— Вчера, за вашим отсутствием, мы начали читать новую книгу, — сказала старшая сестра. — Автор ее — один из знаменитейших поэтов наших, и книга эта — прекрасная, уравновешенная, мягко вразумляющая представителей новых веяний с их сумасбродными идеями. Вы позволите нам дочитать начатую главу, г. фон-Штормек?
Он поспешил ответить несколькими обязательными словами. Жена капитана начала читать, отец украдкой перелистывал сельскохозяйственную брошюру, от времени до времени степенным голосом вставляя «очень хорошо» или «совершенно справедливо»; две прочие сестры поставили перед собой свои рабочие корзинки и усердно вязали. Гунтер скучал, потому что уравновешенную книгу знаменитого поэта находил весьма посредственною; чтобы чем-нибудь развлечь себя, он стал следить за игрой спицы в руке своей невесты и силился угадать, что это за штука, над которой она так усердно трудится. Она имела странный вид, была немного больше талера, что-то вроде безобразной маленькой шапочки с двумя длинными белыми ленточками.
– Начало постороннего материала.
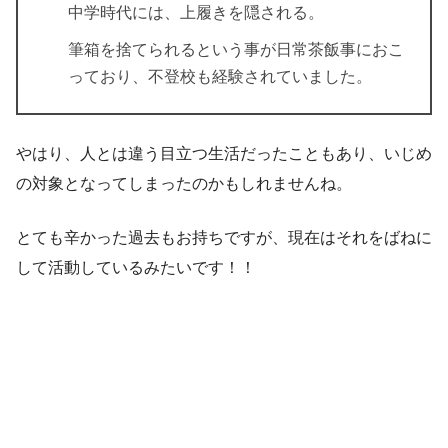
中学時代には、上履きを隠される。
筆箱を捨てられるという事が
日常茶飯事におこ
っており、不登校も経験されていました。
やはり、
人とは違う目立つ生活だったこと
もあり、いじめ
の対象となってしまったのかもしれませんね。
とても辛かった過去もお持ちですが、現在はそれをばねに
して活動しているみたいです！！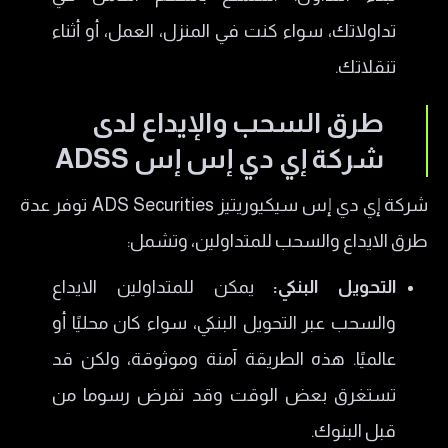
تداولاتك، سواء كنت في المنزل، العمل، أو أثناء
تنقلاتك.
طرق السحب والإيداع لدى
شركة إي دي إس إس ADSS
شركة إي دي إس سيكيوريتيز ADS Securities توفر عدة
طرق الايداع والسحب للمتداولين، وتشمل:
التحويل البنكي:
يمكن للمتداولين الايداع
والسحب عبر التحويل البنكي، سواء كان محليًا أو
عالميًا. هذه الطريقة آمنة وموثوقة، ولكن قد
تستغرق بعض الوقت وقد تفرض رسوما من
قبل البنوك.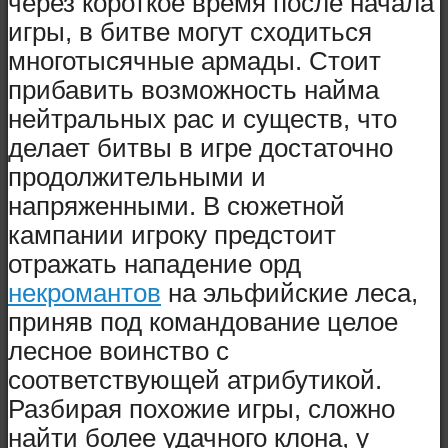
через короткое время после начала
игры, в битве могут сходиться
многотысячные армады. Стоит
прибавить возможность найма
нейтральных рас и существ, что
делает битвы в игре достаточно
продолжительными и
напряженными. В сюжетной
кампании игроку предстоит
отражать нападение орд
некромантов
на эльфийские леса,
приняв под командование целое
лесное воинство с
соответствующей атрибутикой.
Разбирая похожие игры, сложно
найти более удачного клона, у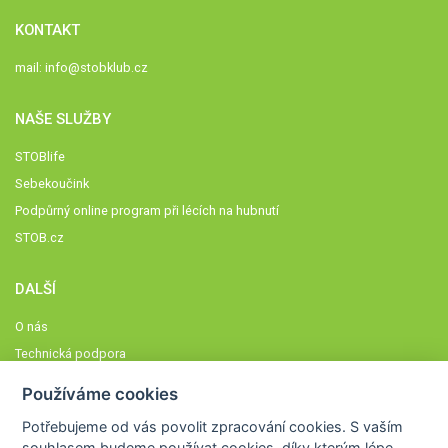
KONTAKT
mail:
info@stobklub.cz
NAŠE SLUŽBY
STOBlife
Sebekoučink
Podpůrný online program při lécích na hubnutí
STOB.cz
DALŠÍ
O nás
Technická podpora
Časté dotazy
Používáme cookies
Normy a zásady fungování STOBklubu
Potřebujeme od vás
povolit zpracování cookies
. S vaším
Členové STOBklubu
souhlasem budeme používat cookies, díky kterým lépe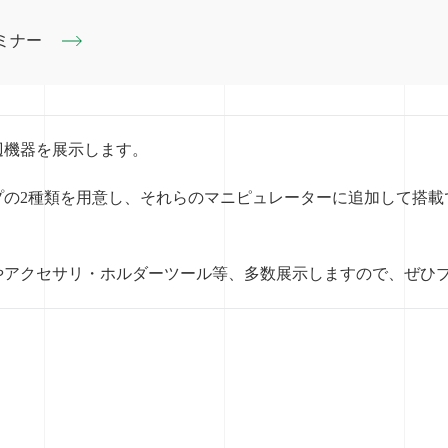
ミナー
辺機器を展示します。
の2種類を用意し、それらのマニピュレーターに追加して搭載で
やアクセサリ・ホルダーツール等、多数展示しますので、ぜひ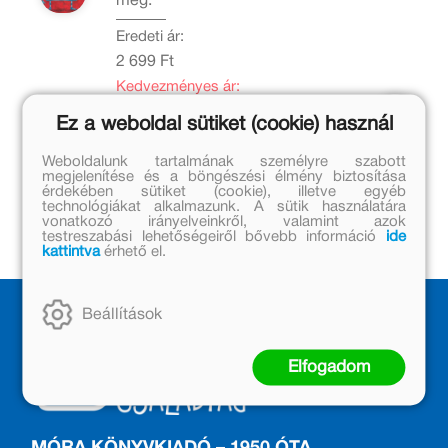
meg.
Eredeti ár:
2 699 Ft
Kedvezményes ár:
1 000 Ft
Ez a weboldal sütiket (cookie) használ
Kosárba
Weboldalunk tartalmának személyre szabott
megjelenítése és a böngészési élmény biztosítása
érdekében sütiket (cookie), illetve egyéb
technológiákat alkalmazunk. A sütik használatára
vonatkozó irányelveinkről, valamint azok
testreszabási lehetőségeiről bővebb információ
ide
kattintva
érhető el.
Beállítások
Elfogadom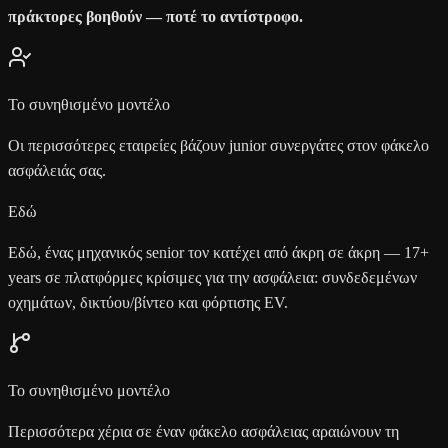
πράκτορες βοηθούν — ποτέ το αντίστροφο.
Το συνηθισμένο μοντέλο
Οι περισσότερες εταιρείες βάζουν junior συνεργάτες στον φάκελο
ασφάλειάς σας.
Εδώ
Εδώ, ένας μηχανικός senior τον κατέχει από άκρη σε άκρη — 17+
years σε πλατφόρμες κρίσιμες για την ασφάλεια: συνδεδεμένων
οχημάτων, δικτύου/βίντεο και φόρτισης EV.
Το συνηθισμένο μοντέλο
Περισσότερα χέρια σε έναν φάκελο ασφάλειας αραιώνουν τη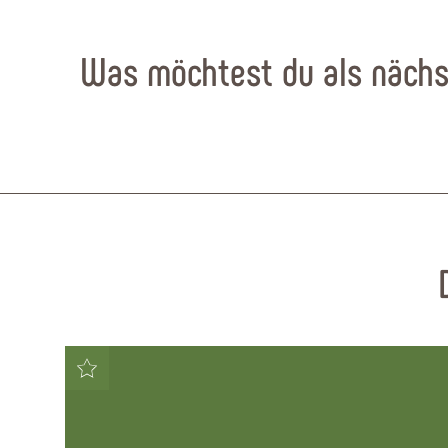
Was möchtest du als nächs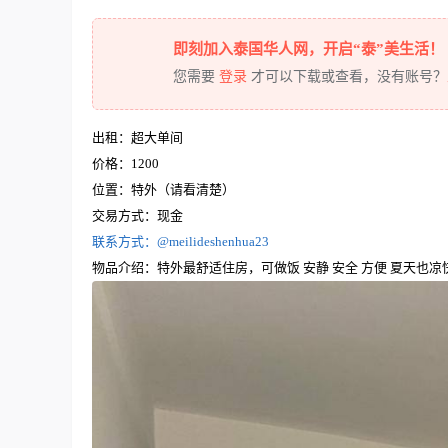
即刻加入泰国华人网，开启“泰”美生活！
您需要
登录
才可以下载或查看，没有账号？
出租：超大单间
价格：1200
位置：特外（请看清楚）
交易方式：现金
联系方式：@meilideshenhua23
物品介绍：特外最舒适住房，可做饭 安静 安全 方便 夏天也凉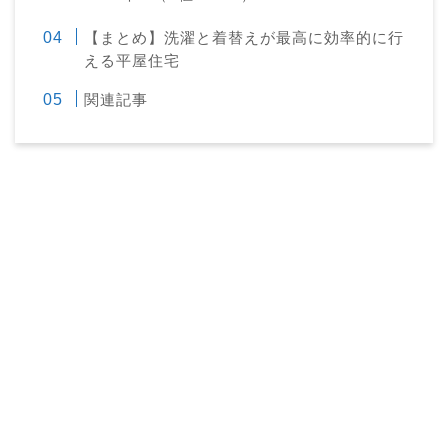
【まとめ】洗濯と着替えが最高に効率的に行
える平屋住宅
関連記事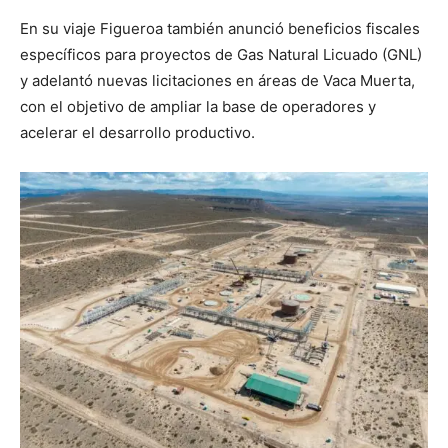
En su viaje Figueroa también anunció beneficios fiscales
específicos para proyectos de Gas Natural Licuado (GNL)
y adelantó nuevas licitaciones en áreas de Vaca Muerta,
con el objetivo de ampliar la base de operadores y
acelerar el desarrollo productivo.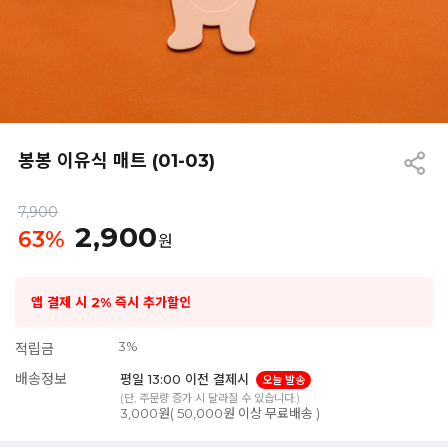
봉봉 이유식 매트 (01-03)
7,900
2,900
63
%
원
앱 결제 시 2% 즉시 추가할인
3%
적립금
배송정보
평일 13:00 이전 결제시
오늘 발송
(단, 주문량 증가 시 달라질 수 있습니다.)
3,000원( 50,000원 이상 무료배송 )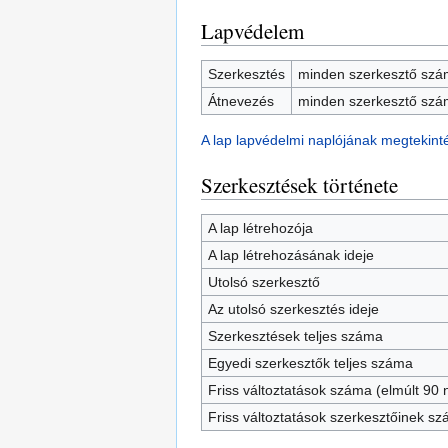
Lapvédelem
Szerkesztés
minden szerkesztő szám
Átnevezés
minden szerkesztő szám
A lap lapvédelmi naplójának megtekint
Szerkesztések története
A lap létrehozója
A lap létrehozásának ideje
Utolsó szerkesztő
Az utolsó szerkesztés ideje
Szerkesztések teljes száma
Egyedi szerkesztők teljes száma
Friss változtatások száma (elmúlt 90 n
Friss változtatások szerkesztőinek s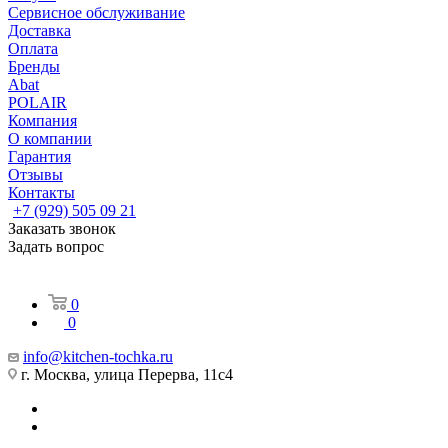
Сервисное обслуживание
Доставка
Оплата
Бренды
Abat
POLAIR
Компания
О компании
Гарантия
Отзывы
Контакты
+7 (929) 505 09 21
Заказать звонок
Задать вопрос
0
0
info@kitchen-tochka.ru
г. Москва, улица Перерва, 11с4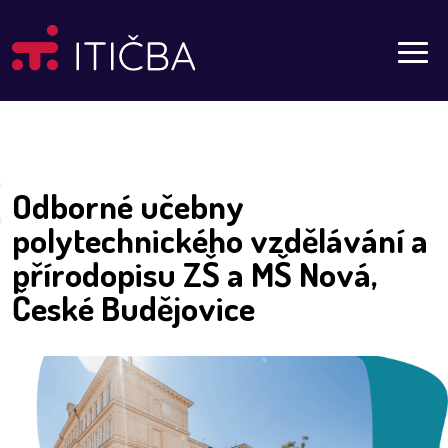
Aktuality
Odborné učebny
polytechnického vzdělávání a
přírodopisu ZŠ a MŠ Nová,
České Budějovice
Он медленно откинулся в кресле; непреоборимо неприятное ощущение подымалось у него в горле, точно комок. Его воображение рисовало ему эту шапочку на маленькой, морщинистой, плачущей голове. В нем пробуждалась ироническая жилка. Как мило предусмотрительна была эта молодая девушка, как прелестно опытна, как мило приготовлена ко всякому сюрпризу! Он может себя поздравить, он действительно попадает в прекрасное, корректное семейство, в котором все идет как по маслу. Потом получила перевес тусклая рефлексия. Как это женщины могут так спокойно, так равнодушно идти навстречу самым святым задачам своей жизни? Как могут они относиться к ним так хладнокровно, как к чему-то само собой разумеющемуся. Неужели они смотрят на ребенка, как на легкий воздушный пирог, который уж подымется, если только будешь строго придерживаться рецепта испытанной поваренной книги? Неужели они не подозревают, какие опасения подымаются в сердце мужчины, какой тяжелей борьбы ему стоит внутреннее самоочищение, прежде чем он решается стать виновником существа, которое есть плоть от плоти, кровь от крови его, и, быть может, призвано передать своим потомкам тайные инстинкты, хорошие или дурные, как преемственное наследие человечества?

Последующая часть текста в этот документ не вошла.